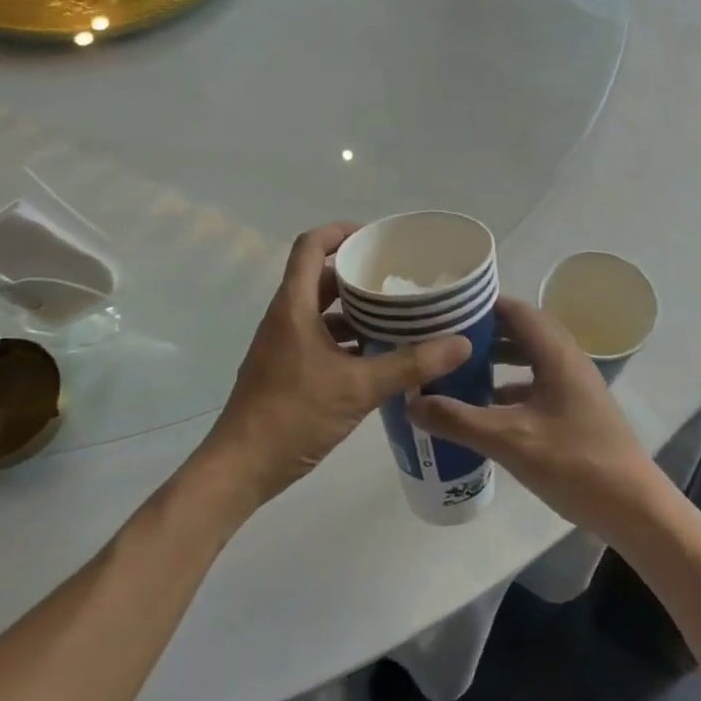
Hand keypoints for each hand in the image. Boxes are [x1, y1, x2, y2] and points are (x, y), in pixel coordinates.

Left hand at [194, 223, 470, 510]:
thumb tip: (460, 342)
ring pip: (323, 312)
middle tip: (400, 279)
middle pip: (322, 278)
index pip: (310, 246)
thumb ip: (410, 364)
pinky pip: (321, 339)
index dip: (340, 232)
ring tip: (399, 315)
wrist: (241, 469)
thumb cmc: (293, 415)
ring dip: (357, 311)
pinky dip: (348, 340)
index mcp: (294, 307)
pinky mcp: (287, 370)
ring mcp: (284, 345)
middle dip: (360, 274)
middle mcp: (286, 318)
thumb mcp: (358, 388)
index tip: (376, 238)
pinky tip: (380, 356)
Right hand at [409, 296, 660, 538]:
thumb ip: (459, 420)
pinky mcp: (575, 408)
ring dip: (497, 358)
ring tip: (457, 367)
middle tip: (443, 338)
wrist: (632, 506)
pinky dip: (510, 385)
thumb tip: (412, 401)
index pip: (515, 310)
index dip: (480, 305)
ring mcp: (574, 384)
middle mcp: (567, 359)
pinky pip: (536, 382)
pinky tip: (485, 405)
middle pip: (521, 330)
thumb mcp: (509, 440)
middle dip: (483, 331)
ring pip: (529, 357)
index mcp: (556, 353)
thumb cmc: (574, 463)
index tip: (443, 310)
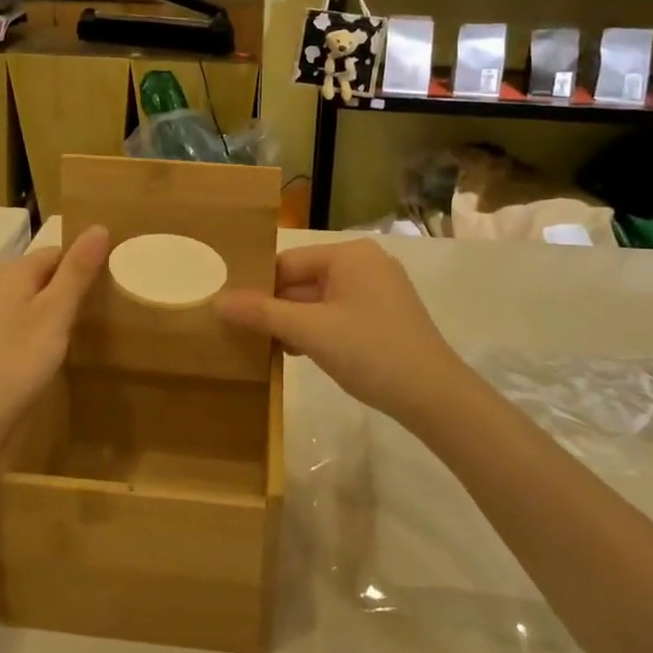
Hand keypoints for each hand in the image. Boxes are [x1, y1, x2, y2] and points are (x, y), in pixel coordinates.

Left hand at [0, 226, 110, 452]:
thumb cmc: (18, 360)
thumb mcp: (56, 314)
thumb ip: (78, 271)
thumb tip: (99, 226)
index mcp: (11, 269)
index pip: (57, 252)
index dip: (81, 269)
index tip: (101, 295)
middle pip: (37, 273)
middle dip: (63, 289)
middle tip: (87, 319)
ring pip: (22, 297)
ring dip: (44, 310)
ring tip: (66, 337)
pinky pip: (7, 319)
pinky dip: (25, 328)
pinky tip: (34, 353)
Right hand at [216, 239, 465, 425]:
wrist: (435, 397)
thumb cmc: (370, 352)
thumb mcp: (310, 332)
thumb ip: (262, 313)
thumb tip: (218, 301)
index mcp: (350, 255)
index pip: (288, 263)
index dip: (258, 288)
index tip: (232, 314)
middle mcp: (366, 263)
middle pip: (304, 281)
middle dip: (276, 308)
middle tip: (242, 334)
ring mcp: (379, 291)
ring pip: (320, 301)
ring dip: (294, 323)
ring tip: (264, 347)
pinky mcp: (385, 316)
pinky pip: (338, 315)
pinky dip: (317, 331)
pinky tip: (298, 354)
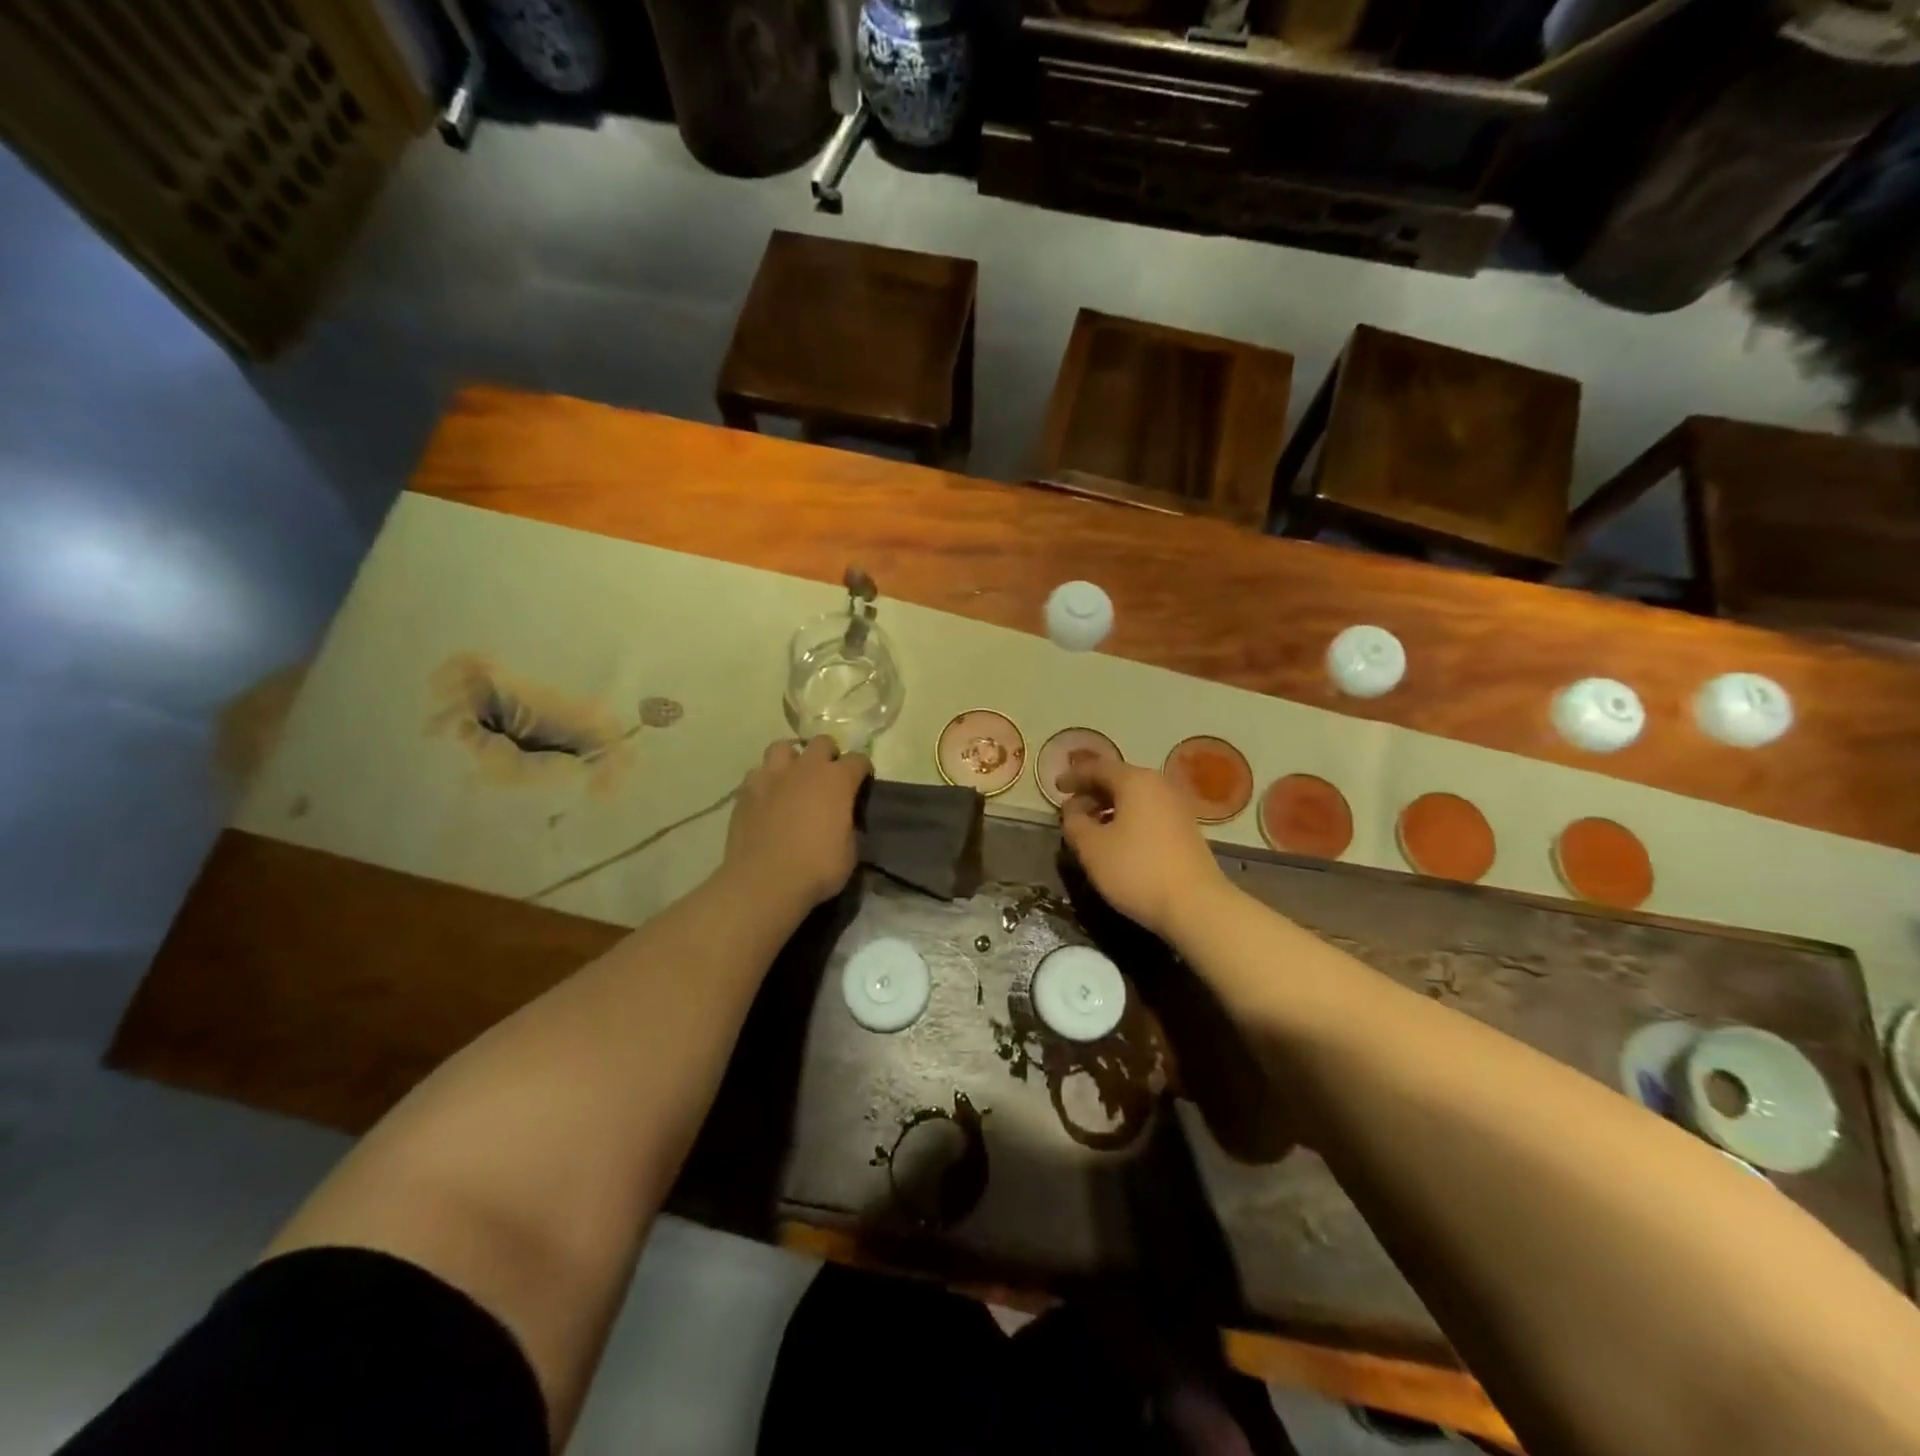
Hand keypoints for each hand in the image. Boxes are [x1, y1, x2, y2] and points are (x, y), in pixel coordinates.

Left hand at [723, 737, 871, 912]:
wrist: (764, 882)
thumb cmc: (817, 869)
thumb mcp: (850, 852)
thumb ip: (848, 825)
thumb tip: (844, 820)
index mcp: (837, 780)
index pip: (858, 760)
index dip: (862, 771)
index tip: (862, 784)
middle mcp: (805, 769)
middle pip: (822, 743)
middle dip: (828, 756)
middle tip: (828, 778)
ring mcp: (772, 776)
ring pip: (783, 747)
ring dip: (792, 759)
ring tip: (793, 779)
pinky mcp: (746, 791)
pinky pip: (757, 772)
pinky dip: (766, 780)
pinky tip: (768, 797)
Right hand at [1058, 758, 1232, 940]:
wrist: (1196, 905)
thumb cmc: (1137, 870)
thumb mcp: (1092, 848)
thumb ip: (1074, 822)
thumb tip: (1073, 809)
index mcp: (1135, 781)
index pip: (1098, 767)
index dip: (1074, 776)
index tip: (1056, 787)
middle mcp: (1159, 785)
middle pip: (1118, 779)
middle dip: (1091, 791)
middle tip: (1070, 809)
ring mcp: (1177, 806)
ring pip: (1134, 797)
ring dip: (1109, 807)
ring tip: (1089, 826)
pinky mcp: (1186, 828)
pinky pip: (1148, 812)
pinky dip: (1127, 818)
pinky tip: (1117, 839)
# # #
### [Assignment]
Supply the count of lines in the entries that contain the word "Left", and nothing besides.

### [Reply]
3